Saturday, February 19, 2011

Pest Control

    In late 1938 or early 1939 I, my mother, and my sister Betty were still living with Grandmother and Granddaddy Jones, and we had moved to one of the little wooden frame houses on the old George Watts place, about one and a half miles west of Chipley. This house was about a quarter of mile south of the Old Bonifay Road, on the west side of a dirt road running from the Old Bonifay Road to US Highway 90, or the Old Spanish Trail.

    The land across the road from the house was pasture land, with a good many cows grazing about.
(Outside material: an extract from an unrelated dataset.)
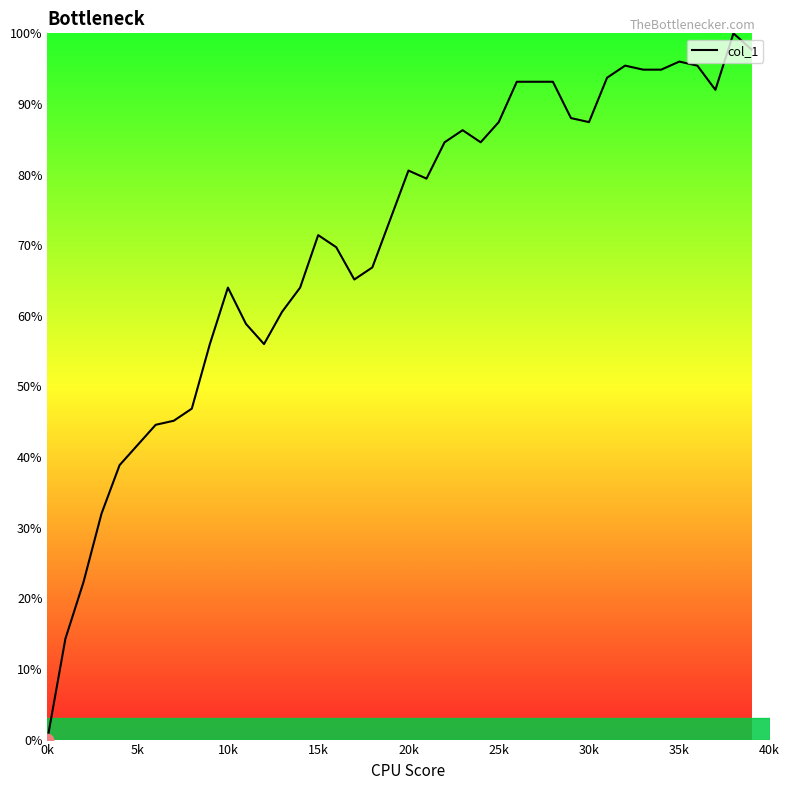

What is the difference between the maximum and minimum values?

100.0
At night we would all sit out on the front porch, while the grown folks talked about nothing in particular and the children did whatever they could get away with.
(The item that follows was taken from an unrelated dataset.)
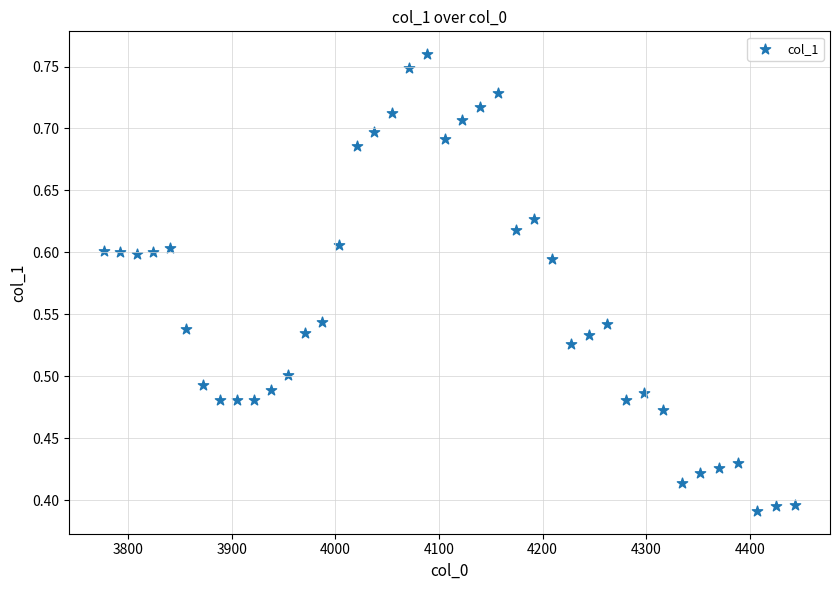

What is the range of X values (max minus min)?

667.4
    At the beginning of these nightly sessions either Granddaddy or Uncle Walter would go across to the pasture and gather a bucketfull of dried cow chips. Back on the porch the chips would be placed on a homemade grate atop another bucket, and set afire. After a few minutes the fire would go out but the chips would continue to smolder, generating a smoke the odor of which was distinctive but not offensive.

   The smoke kept mosquitoes away as effectively as any modern-day product.
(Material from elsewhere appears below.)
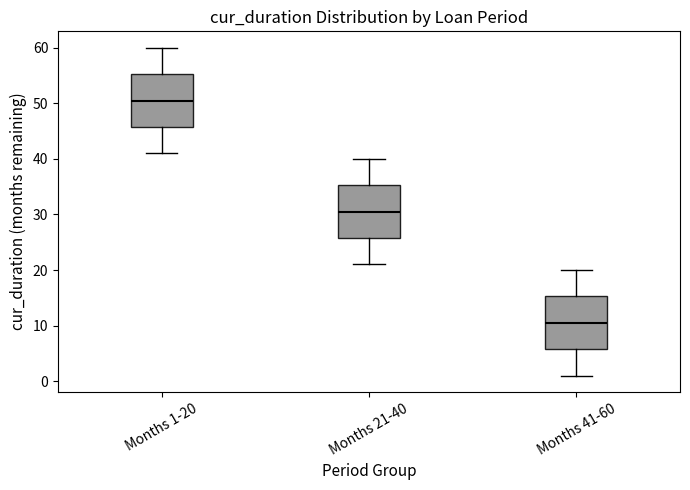

Where is the lower edge of the box for Months 1-20 on the y-axis? The values are not printed on the chart, so give them approximately, as read against the axis.

46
Saturday, February 12, 2011

The Naming

 I had always wondered how my middle name came to be selected. On Christmas Day, 1990, I asked Mama about that.

    She stated that I was named by Daddy, and that he named me Vernon, after his best friend, and would have let it go at that.   But Dr. Beazely from Geneva, who attended my delivery, said that I should have two names. Daddy replied that he didn't know what the other one would be.   Dr. Beazely asked what was his name, and Daddy said, "James." "Well then," said Dr. Beazely, "his name shall be James Vernon Lewis."

Thursday, February 10, 2011

The Automobile

    At the time Grandmother presented me with the little red rocking chair two of her sons still lived at home.  They had, out under the trees in the edge of our huge yard, an old car that they worked on during all their spare time.  I do not recall that they ever got it to run, but it was forever an ongoing project to which the greatest urgency attached.
    At that time America was still going through its original romance with the automobile.  Every young man who could earn a dollar had an old car of some sort, not so much as a means of transportation but because of the fascination with a mechanical contraption that moved under its own power.
    Every weekend saw a gathering of young men with their automobiles, usually at a spot where two roads crossed, or on some vacant tract next to a filling station.  In those days service stations were called filling stations.
    On those occasions the talk soon turned to some particular problem that one individual may have encountered, and how it was overcome, and what that led to, and so on, with time out now and then for demonstrations of smooth-running engines, fancy chrome work and "take-offs".   A take-off was a demonstration of how fast one's automobile could accelerate from a stopped position.
    Eventually the talk would shift to some individual not present, and what someone had seen him do with his automobile.  Invariably the account would end with, "Then he took off like Lindbergh." That would be in reference to Charles Lindbergh, the famous aviator.
    In recalling those days one of the things that always amuses me is the fact that Linbergh's name was a household word among country boys who had no radio and read no newspapers.
 
    During the Labor Day week-end of 1994, while at Mama's house for the Jones reunion, I had an opportunity to test my memory regarding my uncles' old car.   I had been chatting with the surviving uncle, and I asked him if he remembered their adventure with the old car.  He replied without hesitation that he did, and that it was a Model A Ford.

   That differed from my recollection, for I recalled the car as looking more like a Chevrolet. However, I decided not to mention that, so I was pleasantly surprised when my uncle paused for a moment, and said, "No, now that I think about it, it was a '31 Chevrolet".
   Fifty-six years had passed since the time of the experience that we were discussing. Of course, at that time I did not know one make of automobile from another, but I carried through the years a good recollection of the car’s features, such that I later concluded that it must have been a 1931 Chevrolet.